Study text
Content starts

Choi et al. [5] developed a fatigue load prediction algorithm for offshore wind turbines using polynomial curve fitting, decision trees, regular linear regression, and artificial neural network techniques. They demonstrated that fatigue load prediction using machine learning is superior to the statistical polynomial curve fitting method.

Noppe, N. et al. [6] employed an artificial neural network (ANN) to forecast the damage equivalent load (DEL) of the fore-aft bending moment at the base of the wind turbine tower. Their study demonstrated that partitioning the dataset based on operational modes, specifically standstill, partial load, and full load, enhances the accuracy of the predictions. Among the various feature selection methods investigated, neighborhood components analysis (NCA) exhibited excellent performance in DEL prediction while utilizing the smallest set of features.

Content ends

Provided information
Content starts

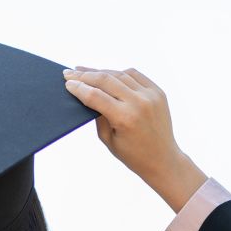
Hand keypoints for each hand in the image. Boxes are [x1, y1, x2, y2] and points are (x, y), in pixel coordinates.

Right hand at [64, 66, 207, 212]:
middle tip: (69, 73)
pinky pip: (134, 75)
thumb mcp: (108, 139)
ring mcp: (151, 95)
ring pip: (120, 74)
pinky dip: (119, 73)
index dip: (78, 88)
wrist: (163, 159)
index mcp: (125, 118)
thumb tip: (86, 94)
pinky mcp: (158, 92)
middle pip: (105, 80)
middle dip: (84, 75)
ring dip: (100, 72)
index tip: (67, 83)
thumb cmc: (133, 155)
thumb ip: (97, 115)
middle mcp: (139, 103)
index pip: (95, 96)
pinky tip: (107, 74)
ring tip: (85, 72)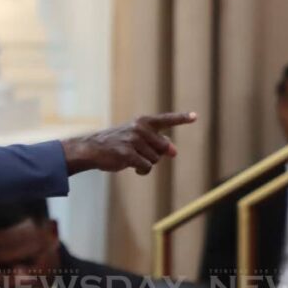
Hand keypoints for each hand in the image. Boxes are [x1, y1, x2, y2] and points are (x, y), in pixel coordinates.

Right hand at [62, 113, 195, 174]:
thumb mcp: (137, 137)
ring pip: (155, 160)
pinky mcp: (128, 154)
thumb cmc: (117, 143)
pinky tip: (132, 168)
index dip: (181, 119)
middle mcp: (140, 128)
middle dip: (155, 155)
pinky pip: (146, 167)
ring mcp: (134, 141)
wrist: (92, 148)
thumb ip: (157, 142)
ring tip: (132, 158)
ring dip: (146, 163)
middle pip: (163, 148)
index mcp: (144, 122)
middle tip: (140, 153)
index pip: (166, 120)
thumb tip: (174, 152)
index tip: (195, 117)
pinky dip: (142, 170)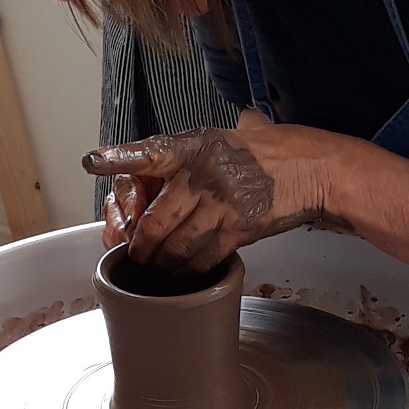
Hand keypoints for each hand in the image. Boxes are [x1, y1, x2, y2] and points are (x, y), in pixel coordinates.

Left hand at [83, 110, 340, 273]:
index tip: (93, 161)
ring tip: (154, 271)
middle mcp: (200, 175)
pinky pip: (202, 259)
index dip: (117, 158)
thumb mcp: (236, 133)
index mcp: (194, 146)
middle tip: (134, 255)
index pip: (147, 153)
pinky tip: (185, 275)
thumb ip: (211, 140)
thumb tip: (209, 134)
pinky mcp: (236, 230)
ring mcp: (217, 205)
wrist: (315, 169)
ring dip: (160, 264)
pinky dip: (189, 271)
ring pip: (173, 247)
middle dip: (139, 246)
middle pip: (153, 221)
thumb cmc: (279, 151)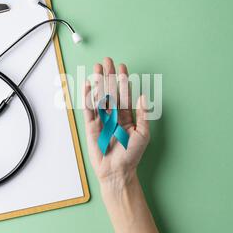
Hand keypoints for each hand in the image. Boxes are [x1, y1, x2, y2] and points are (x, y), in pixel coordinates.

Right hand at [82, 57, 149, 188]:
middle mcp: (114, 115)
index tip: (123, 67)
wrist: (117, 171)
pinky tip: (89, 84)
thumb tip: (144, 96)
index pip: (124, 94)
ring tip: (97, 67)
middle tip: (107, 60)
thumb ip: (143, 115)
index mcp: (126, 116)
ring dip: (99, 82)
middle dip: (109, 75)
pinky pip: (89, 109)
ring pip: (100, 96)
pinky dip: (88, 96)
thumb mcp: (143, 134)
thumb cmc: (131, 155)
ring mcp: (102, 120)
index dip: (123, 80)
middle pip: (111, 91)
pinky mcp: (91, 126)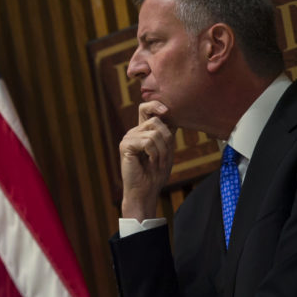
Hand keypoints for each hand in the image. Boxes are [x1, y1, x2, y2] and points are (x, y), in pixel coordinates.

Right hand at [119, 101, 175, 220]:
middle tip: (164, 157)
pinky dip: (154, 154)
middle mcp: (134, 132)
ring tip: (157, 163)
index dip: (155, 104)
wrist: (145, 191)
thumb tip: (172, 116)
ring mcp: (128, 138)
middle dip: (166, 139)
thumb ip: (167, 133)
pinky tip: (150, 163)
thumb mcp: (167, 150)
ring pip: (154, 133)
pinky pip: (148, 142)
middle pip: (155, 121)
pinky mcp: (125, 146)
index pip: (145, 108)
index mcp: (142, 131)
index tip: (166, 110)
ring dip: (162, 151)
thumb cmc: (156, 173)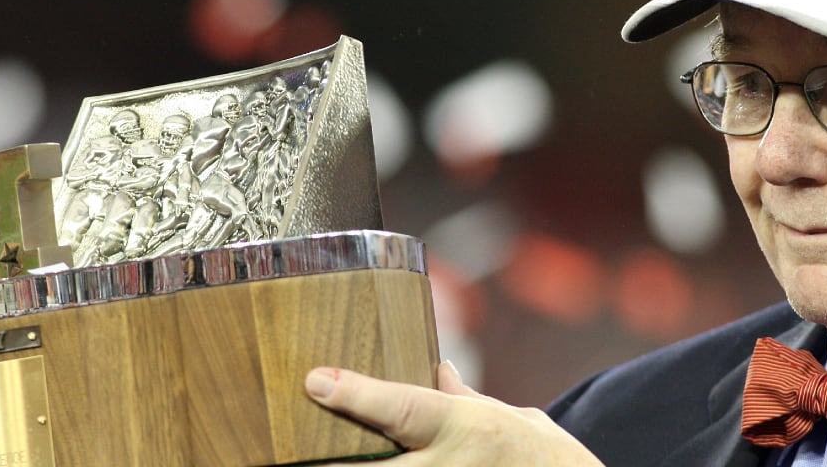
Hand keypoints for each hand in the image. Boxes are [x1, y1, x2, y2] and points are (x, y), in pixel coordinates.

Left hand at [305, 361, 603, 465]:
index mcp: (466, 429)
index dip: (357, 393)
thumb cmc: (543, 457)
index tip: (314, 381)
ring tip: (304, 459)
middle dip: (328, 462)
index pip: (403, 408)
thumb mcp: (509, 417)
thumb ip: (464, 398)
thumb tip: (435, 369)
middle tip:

Content ends

Activity
Retype the wind turbine load prediction passage above word for word, from "Noppe, N. et" to "set of features.".

Response for this exercise
Noppe, N. et al. [6] employed an artificial neural network (ANN) to forecast the damage equivalent load (DEL) of the fore-aft bending moment at the base of the wind turbine tower. Their study demonstrated that partitioning the dataset based on operational modes, specifically standstill, partial load, and full load, enhances the accuracy of the predictions. Among the various feature selection methods investigated, neighborhood components analysis (NCA) exhibited excellent performance in DEL prediction while utilizing the smallest set of features.